Although this is not a topic that everyone cares about, or has a special interest in, youth sports are important because they impact a variety of decisions the Costa Mesa government makes. They influence land planning, infrastructure, transportation, recreational programming and education, among others.
Public parks, where the bulk of our city’s youth sports take place (including school sports), are often the most visible and telling signs of how a community values the health and well-being of its residents. Neglected and underutilized facilities — including their landscaping, lighting, bathrooms and parking — make poor impressions on prospective homebuyers and businesses.
By contrast, active, well-maintained and robustly programmed parks often demonstrate a lively and socially engaged community worth investing in.
A vibrant and inclusive parks and recreation system has the potential to spark economic development, create a strong sense of community, improve physical and psychological health, and increase public safety. Additionally, parks provide measurable benefits, including clean air and water, increased tourism and enhanced property values.
Costa Mesa is fortunate to have a solid foundation with its park facilities and recreational programs.
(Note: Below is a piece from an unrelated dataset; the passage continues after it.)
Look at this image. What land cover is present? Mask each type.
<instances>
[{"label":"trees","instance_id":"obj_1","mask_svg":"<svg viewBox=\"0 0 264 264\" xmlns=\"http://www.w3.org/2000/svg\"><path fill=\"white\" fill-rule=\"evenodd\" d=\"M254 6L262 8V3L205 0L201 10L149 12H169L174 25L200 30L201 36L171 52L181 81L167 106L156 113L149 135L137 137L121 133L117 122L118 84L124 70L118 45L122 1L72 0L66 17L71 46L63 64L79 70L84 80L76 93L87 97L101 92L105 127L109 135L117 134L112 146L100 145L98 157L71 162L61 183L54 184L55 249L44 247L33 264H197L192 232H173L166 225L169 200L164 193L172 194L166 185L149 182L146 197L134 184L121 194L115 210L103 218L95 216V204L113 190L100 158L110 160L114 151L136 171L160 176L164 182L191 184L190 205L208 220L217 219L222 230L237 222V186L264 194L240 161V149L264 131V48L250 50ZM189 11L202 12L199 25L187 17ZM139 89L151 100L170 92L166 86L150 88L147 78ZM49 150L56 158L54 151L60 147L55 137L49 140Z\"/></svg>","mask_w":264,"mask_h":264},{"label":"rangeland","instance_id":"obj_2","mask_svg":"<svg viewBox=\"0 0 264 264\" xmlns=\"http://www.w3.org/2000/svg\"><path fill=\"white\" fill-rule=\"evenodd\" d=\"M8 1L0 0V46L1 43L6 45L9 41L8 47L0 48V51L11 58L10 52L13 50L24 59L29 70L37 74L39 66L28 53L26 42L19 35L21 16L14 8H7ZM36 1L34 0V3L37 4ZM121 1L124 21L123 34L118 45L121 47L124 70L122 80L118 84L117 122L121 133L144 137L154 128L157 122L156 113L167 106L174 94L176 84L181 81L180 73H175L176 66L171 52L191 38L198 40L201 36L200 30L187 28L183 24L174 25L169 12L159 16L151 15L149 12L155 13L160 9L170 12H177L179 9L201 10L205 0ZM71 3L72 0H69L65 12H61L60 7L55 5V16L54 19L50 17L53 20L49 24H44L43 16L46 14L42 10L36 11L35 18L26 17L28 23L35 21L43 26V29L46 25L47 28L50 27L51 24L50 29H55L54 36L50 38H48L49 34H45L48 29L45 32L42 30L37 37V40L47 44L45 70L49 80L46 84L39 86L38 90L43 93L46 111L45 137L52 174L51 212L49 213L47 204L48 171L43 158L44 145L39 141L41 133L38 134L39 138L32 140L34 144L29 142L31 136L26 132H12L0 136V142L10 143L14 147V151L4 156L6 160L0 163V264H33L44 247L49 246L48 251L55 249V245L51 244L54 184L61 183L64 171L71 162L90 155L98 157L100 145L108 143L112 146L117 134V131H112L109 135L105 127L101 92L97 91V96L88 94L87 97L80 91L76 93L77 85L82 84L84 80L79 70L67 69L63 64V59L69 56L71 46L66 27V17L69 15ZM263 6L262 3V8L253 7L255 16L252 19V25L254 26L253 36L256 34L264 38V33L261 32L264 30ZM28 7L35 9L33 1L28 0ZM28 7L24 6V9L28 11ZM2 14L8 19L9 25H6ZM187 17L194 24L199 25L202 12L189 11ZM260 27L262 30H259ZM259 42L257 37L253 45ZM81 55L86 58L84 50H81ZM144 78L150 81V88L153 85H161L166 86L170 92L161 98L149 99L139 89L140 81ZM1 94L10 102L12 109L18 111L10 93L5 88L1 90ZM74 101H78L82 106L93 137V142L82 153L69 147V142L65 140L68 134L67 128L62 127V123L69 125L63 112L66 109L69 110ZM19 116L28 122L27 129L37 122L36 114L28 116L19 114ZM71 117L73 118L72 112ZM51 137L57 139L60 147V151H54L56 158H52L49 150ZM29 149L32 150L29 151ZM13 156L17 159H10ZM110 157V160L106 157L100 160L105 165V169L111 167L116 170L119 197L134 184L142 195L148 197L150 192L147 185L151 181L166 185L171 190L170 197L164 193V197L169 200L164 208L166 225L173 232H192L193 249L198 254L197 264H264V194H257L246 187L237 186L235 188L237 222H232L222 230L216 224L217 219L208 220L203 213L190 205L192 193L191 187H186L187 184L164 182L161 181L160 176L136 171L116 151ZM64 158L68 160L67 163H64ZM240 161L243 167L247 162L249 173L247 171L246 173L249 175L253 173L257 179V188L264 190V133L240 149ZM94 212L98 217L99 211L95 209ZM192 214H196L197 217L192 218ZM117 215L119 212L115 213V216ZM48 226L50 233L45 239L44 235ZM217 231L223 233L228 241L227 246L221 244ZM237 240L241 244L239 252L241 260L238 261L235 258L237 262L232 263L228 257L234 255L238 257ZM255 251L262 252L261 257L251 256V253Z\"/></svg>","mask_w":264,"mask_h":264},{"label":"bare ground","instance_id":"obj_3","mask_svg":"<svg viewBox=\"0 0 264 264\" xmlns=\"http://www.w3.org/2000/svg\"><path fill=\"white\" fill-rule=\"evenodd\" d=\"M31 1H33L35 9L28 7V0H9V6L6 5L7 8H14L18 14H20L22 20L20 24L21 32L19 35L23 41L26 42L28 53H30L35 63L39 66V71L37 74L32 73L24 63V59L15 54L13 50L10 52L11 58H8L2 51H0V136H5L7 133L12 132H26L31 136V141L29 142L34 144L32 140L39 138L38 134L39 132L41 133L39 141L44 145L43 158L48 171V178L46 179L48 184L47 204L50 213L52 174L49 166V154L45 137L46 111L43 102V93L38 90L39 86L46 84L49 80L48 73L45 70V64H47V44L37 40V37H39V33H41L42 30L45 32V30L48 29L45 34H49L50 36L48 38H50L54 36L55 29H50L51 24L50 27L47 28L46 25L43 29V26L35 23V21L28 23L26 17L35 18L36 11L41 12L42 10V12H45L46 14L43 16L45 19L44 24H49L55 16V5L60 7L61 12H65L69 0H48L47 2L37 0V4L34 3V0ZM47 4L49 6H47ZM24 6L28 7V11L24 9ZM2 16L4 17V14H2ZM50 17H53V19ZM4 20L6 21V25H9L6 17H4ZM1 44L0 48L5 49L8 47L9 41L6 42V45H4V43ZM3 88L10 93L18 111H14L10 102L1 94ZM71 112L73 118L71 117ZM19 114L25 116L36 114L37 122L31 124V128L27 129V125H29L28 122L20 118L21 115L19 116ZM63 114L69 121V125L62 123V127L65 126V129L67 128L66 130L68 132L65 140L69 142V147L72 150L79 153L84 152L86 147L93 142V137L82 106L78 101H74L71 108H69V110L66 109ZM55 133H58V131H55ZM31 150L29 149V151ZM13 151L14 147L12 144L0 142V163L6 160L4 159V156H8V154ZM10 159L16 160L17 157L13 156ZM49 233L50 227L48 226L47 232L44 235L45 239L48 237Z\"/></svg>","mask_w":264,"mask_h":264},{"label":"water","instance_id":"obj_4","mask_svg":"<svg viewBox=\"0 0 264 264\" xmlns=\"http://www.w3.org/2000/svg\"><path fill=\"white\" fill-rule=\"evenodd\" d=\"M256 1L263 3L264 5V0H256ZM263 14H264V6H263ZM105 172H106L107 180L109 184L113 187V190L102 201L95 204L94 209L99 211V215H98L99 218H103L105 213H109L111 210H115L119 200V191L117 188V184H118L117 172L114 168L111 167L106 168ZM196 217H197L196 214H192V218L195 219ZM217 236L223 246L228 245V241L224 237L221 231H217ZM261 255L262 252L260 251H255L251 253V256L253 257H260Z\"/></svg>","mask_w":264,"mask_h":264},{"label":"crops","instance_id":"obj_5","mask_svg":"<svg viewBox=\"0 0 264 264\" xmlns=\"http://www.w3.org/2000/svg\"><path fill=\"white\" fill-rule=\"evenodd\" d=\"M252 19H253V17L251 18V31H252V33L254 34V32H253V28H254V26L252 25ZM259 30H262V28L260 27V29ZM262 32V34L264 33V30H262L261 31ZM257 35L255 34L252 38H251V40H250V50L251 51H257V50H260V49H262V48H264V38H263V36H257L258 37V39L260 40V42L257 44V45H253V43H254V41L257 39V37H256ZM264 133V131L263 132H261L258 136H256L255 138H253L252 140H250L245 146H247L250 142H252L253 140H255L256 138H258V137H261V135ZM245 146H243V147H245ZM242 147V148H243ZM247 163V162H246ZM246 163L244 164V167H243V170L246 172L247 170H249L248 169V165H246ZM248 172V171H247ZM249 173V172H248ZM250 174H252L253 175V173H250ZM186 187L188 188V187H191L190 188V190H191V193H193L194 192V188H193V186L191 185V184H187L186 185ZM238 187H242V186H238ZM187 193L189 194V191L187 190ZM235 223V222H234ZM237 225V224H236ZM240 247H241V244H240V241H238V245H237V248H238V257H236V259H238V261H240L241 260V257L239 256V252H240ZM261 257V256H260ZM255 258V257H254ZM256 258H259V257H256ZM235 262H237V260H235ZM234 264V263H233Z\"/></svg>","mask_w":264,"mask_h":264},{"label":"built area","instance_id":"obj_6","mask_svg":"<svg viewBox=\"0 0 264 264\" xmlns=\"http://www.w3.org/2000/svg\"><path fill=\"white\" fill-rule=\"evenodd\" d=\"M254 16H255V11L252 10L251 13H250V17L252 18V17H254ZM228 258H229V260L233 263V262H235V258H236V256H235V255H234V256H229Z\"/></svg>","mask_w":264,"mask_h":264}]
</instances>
In the early 2000s, the city made prudent investments in developing the Volcom Skate Park, Jack R. Hammett Sports Complex (formerly the Farm Sports Complex), and the athletic fields and Angels Playground at TeWinkle Park.
But the city’s recent record on developing new facilities and keeping up with current demands of our changing demographics is spotty at best.
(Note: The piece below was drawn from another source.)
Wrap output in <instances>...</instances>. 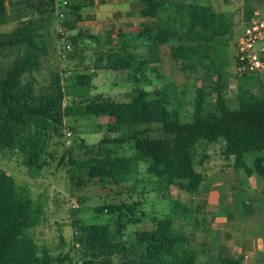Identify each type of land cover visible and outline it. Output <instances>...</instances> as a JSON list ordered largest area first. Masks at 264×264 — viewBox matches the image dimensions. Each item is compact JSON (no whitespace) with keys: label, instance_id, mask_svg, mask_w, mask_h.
<instances>
[{"label":"trees","instance_id":"trees-1","mask_svg":"<svg viewBox=\"0 0 264 264\" xmlns=\"http://www.w3.org/2000/svg\"><path fill=\"white\" fill-rule=\"evenodd\" d=\"M85 1L91 5L95 0ZM140 2L144 6L142 15L153 22L144 25L138 37L157 46L172 44L171 58L180 62L186 78L187 72L198 74L199 70L214 78L210 87L215 95L212 108H205L203 91L195 85L196 96L190 113L186 99L177 98L165 86L150 92L133 89L116 104L105 102L101 95L88 99L81 95L77 104H65L66 87L89 89L96 73L74 72L64 79L55 69L49 71V78L44 82L36 77L49 56V44L53 40L49 25L56 12V0H0V25L10 20L18 23L14 31L0 36V50L23 48L22 54L0 78V148L27 149L26 164L31 169H40L57 160L55 151L49 149L54 146V137L63 138L67 119L107 117L111 120L108 133L120 134V137L106 135L97 145L86 146L87 154L83 158L73 159L67 156V151L58 158L59 164L67 168L70 180L78 186L91 180L114 185L125 182L123 187L131 194L147 188L154 192L157 187L153 184L160 182L165 188L177 186L186 194H195L204 180L194 162L195 148L200 141L222 142L220 154L226 161L231 160L233 169L246 177L264 179V80L254 76L258 74L247 75L257 90L238 85L236 105L231 106L225 95V73L221 67L222 61L228 64L229 17L205 5L176 4L177 17L158 18V11L163 7L160 0ZM81 8L82 5L70 4L72 16L62 25L75 30ZM251 16L249 13L246 18ZM56 38L59 39L58 35ZM99 61H106L102 69L140 73L139 79L134 78L137 84L145 79L143 72L148 62L137 59L134 52L123 55L109 52ZM126 142L133 143L135 153L131 156H118L108 148ZM207 159L204 153L198 164L202 166ZM141 165H145L143 171ZM141 203L106 205L97 210L129 212L130 216L120 218L116 230H111L109 225L77 228L74 248L82 258L80 264H112L115 255L120 256V264H204L201 257H209L207 251H202L205 245L192 247L191 239L176 231L168 217L153 219V227L136 233L127 246L125 227L138 224L144 218V213L137 212ZM30 206L28 199L16 198L14 179L1 173L0 264H71L66 257L51 261L47 253L37 257L34 241L25 234L36 223L28 215ZM216 262L240 264V259L218 256Z\"/></svg>","mask_w":264,"mask_h":264},{"label":"rangeland","instance_id":"rangeland-1","mask_svg":"<svg viewBox=\"0 0 264 264\" xmlns=\"http://www.w3.org/2000/svg\"><path fill=\"white\" fill-rule=\"evenodd\" d=\"M61 2V0H56ZM70 4H74V0H69ZM182 2L177 5H187L192 3L197 6L207 5L208 0H179ZM222 5L230 3L231 12L239 16L244 3L253 0H219ZM57 10L50 21V34L53 40L49 44V56L43 63L42 71L36 73L39 81L44 82L49 78V71L58 69L59 74L67 79L74 72L88 74L95 72L96 75L92 80V86L89 89L76 87L73 90L66 87L65 101L67 105L77 104L81 95L85 98H92L94 95H101L103 100L111 101L114 104L122 101L126 94H130L133 89H143L150 92L154 88L167 87L173 91L177 98H185L188 112H192V104L196 96V89L199 87L203 91L206 100V109L210 110L214 103L215 95L211 92V83L214 78H209L204 71L194 74L187 72L186 78L183 72L179 71V64L170 57V48L172 44L165 46L152 45V43H139L138 37L134 36L129 39V44L136 47L137 59H145L149 64L143 72L145 79L140 83H135L134 78H140V73L132 70L116 72L113 70L102 69L106 61H99L102 57H106L108 51H102L106 44L104 43L108 29L101 28L94 34L91 26L93 21H85L86 15L93 13L91 7H83L80 11L82 23H77L75 30L67 29L69 38L67 42L71 45L72 51L69 52L65 59H61L59 52L63 48L62 39L56 38L57 26L61 22L57 17ZM167 15L163 12L161 16ZM91 17H89L90 19ZM87 23V25L85 24ZM153 22V21H152ZM152 22H147L151 25ZM18 23L10 20L0 25V36L6 35L14 31ZM90 26V27H89ZM89 27V29H88ZM96 30V29H95ZM56 31V32H55ZM102 34H105L102 36ZM133 35V34H132ZM55 36V37H54ZM129 38V37H128ZM74 39V42L71 41ZM235 38L231 35L227 39L228 45L227 57L228 64L221 63L222 71L225 73V95L229 99L231 106L236 105L235 97L238 85L250 87L256 91V85L253 80L247 79L246 75H239L234 64V42ZM112 43V42H111ZM152 46V47H151ZM22 47L4 48L0 50V78L5 76L6 71L12 66L14 61L22 54ZM104 53V54H102ZM141 57V58H140ZM226 62V61H225ZM100 68V69H99ZM264 80V73L254 75ZM146 80V81H145ZM46 84V83H44ZM64 84H67L64 80ZM172 86H174L172 88ZM125 98V97H124ZM111 120L107 117H83L70 118L65 121L62 129L63 138L61 140L53 138V144L49 151L54 150L57 160L40 169H31L26 164L27 149L22 150L18 147L0 148V174L4 173L11 176L15 182L16 198L28 199L31 206L28 215L36 220L34 226L25 230L27 237L31 238L37 248L36 255L41 258L43 253H47L51 261L58 258L66 257L71 264L82 263V258L74 248V236L77 234V228L82 226H101L109 225L111 230H116L120 222V218L125 219L130 216L129 212L122 210L108 213L106 211L98 212L97 210L106 205H121L142 203L138 206L137 212L144 213V218L138 224L126 225L124 231V241L127 246L134 240V235L142 231L149 230L153 227V219L171 218L176 231L182 232L181 227L187 225L189 221L183 218L179 211V204L183 202V197L188 195L177 186L165 188L164 185L157 182L156 191L150 188L137 190L131 194L124 189L123 182L119 185L99 183L97 181H89L77 185L76 181L70 180L67 174V168L59 164V157L64 151L68 152L67 156L75 158H83L87 154V147L97 145L99 140L104 136L120 137V134L108 133V124ZM70 133V136H67ZM84 146H81L82 142ZM56 143L63 144L57 145ZM222 142L216 144H207L200 141L195 148V168L204 174L205 177L211 175L215 169H226L221 167V163L226 161L220 154ZM108 148L115 150L118 156H131L135 153L133 143H123L118 145H109ZM208 156L202 166L198 164L203 154ZM141 171L145 169V165H141ZM147 179V178H146ZM156 189V188H155ZM224 200V199H222ZM185 204V203H184ZM76 205L77 210L72 209ZM215 213V211H213ZM226 209H222L221 213L225 214ZM204 214L195 217L200 226H205L207 221L214 215ZM138 216V214H137ZM240 224L247 222L243 215L237 216ZM249 219V218H247ZM184 220H187L185 222ZM194 219L191 218V223ZM185 230V229H184ZM193 240V239H192ZM191 240V241H192ZM192 247L199 248L195 241L191 242ZM207 251L209 257L203 255L201 259L204 264H218L216 258L218 256L211 255L207 247L202 248ZM201 259H199L201 261ZM202 262V261H201ZM112 264H120V256L115 255L112 258Z\"/></svg>","mask_w":264,"mask_h":264},{"label":"crops","instance_id":"crops-1","mask_svg":"<svg viewBox=\"0 0 264 264\" xmlns=\"http://www.w3.org/2000/svg\"><path fill=\"white\" fill-rule=\"evenodd\" d=\"M74 1V4L82 5V8H93L94 12L88 13L85 21H93L91 26L96 27L90 29L94 31V34L99 33L101 28L108 29L104 40L106 46L102 51L118 52L122 55L126 52H134L137 55L135 52L137 46L129 44V39L138 37L142 27L147 25V22L153 21L142 15L144 6L140 0H95L91 5H88L85 0ZM160 1L163 7L158 11V18L177 17L176 4L182 1ZM208 1L209 3L205 6L229 17L230 33L235 40L244 29L247 14L264 18V0L246 1L239 16L231 12L233 7L230 9V3L222 5L219 0ZM163 12L167 15L161 16ZM78 14L81 17L80 12ZM83 21L80 18L78 23ZM85 24L87 25L86 22ZM138 39L142 40L139 42L141 44L150 43L142 37ZM179 71L181 72L180 62ZM222 166L227 168L215 169L211 175L204 176L197 193L183 197V202L179 204V211L182 217L189 221L184 220L187 222L185 230L182 227L180 229L197 245H205L211 255L238 258L240 264H264V179L244 176L242 172L232 168L231 160L223 161ZM222 209H226L227 212L221 213ZM204 213L206 218L208 215L214 216L205 226H200L195 217ZM238 215H243L247 222L240 224ZM191 218L194 219L193 223Z\"/></svg>","mask_w":264,"mask_h":264},{"label":"built area","instance_id":"built-area-1","mask_svg":"<svg viewBox=\"0 0 264 264\" xmlns=\"http://www.w3.org/2000/svg\"><path fill=\"white\" fill-rule=\"evenodd\" d=\"M69 5V0L56 1L57 17L61 22L57 26V35L64 43L59 52L61 59H65L72 51L71 45L67 42L69 38L67 27L62 25L64 20L72 16ZM233 57L239 75L264 73V18L254 15L246 19L242 33L235 40ZM70 135L67 133V136ZM76 208V205L72 206V209Z\"/></svg>","mask_w":264,"mask_h":264}]
</instances>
Brentwood Park in my neighborhood is one example of a missed opportunity. After the city spent almost $4 million in 2006 to acquire 1.6 acres and redesign an expanded 3-acre park, the result is a comatose patch of rolling grass interspersed with trees that adds little aesthetic, economic, environmental or social value to the neighborhood.
Here, there is nothing — no athletic courts, no imaginative play structures, no creative artwork, no inviting landscaping — to draw in residents. Sadly, the park has turned into a de facto dog park, often littered with unwelcome donations from Fido and his canine friends.
I believe our parks are community assets that should enrich our environment and provide something for everyone. As such, there are a number of things we should re-examine in planning for our parks system.
A good place to start would be updating our citywide Parks and Recreation Master Plan. The city’s current plan, last revised in late 2002, describes our community’s recreational needs and establishes goals and policies for facility development and programming. Unfortunately, it is rarely (if ever) used to guide our decision making.
There are a handful of big-picture questions we should explore first in the update process.
What do we want for the community as a whole? What facilities and programs do we really need in Costa Mesa? What role should our various parks (e.g., neighborhood, community, active recreation sites) play in the community? What does our collective vision for an integrated and connected parks system look like?
These questions should help frame the types of design strategies, management approaches and new policies to implement the vision.
For example, if a needs assessment identifies a significant gap for a type of facility (e.g., skate park, tennis court), we should look beyond the typical sites for recreation. How about converting large commercial spaces, such as underutilized properties on Harbor Boulevard, into indoor recreational facilities? These kinds of facilities can be a catalyst for new development in moribund areas along our commercial corridors.
We also should examine how to incorporate new models for managing parks. Increasingly, communities around the country are partnering with volunteer organizations to help shoulder the costs and responsibilities of maintaining local parks. Perhaps we can cultivate a homegrown organization of volunteers — a parks corps — who help manage and maintain Costa Mesa’s facilities.
Fostering a cooperative relationship with the Newport-Mesa Unified School District is another way to further expand joint-use opportunities and partnerships.
Any discussion about Costa Mesa’s public assets, of course, should engage a wide cross section of our community. Parks, to be sure, are not just for kids and their parents. Our baby boomers, seniors, businesses, service organizations and civic institutions all have a vested interest in parks and recreation facilities that improve and enhance our bodies, minds and community spirit.
Lastly, we should establish a system to measure our city parks’ performance. Using the Trust for Public Land’s “ParkScore” method for evaluating municipal park systems, we could better understand how our parks meet defined goals. Metrics could include accessibility (can everyone walk to a park within 10 minutes of his or her home?), median park size, percentage of total city area dedicated to parks, and city park spending per resident.
The master plan can be a useful and effective tool. Because our demographics, economic environment and attitudes about governance have certainly changed in the past decade, we need a fresh approach to evaluating and managing our vital park assets. And we need to consult (if not adhere to) the master plan to ensure that our parks meet our changing needs and add value to the entire Costa Mesa community.
JEFFREY HARLAN is an urban planner who lives on the Eastside of Costa Mesa.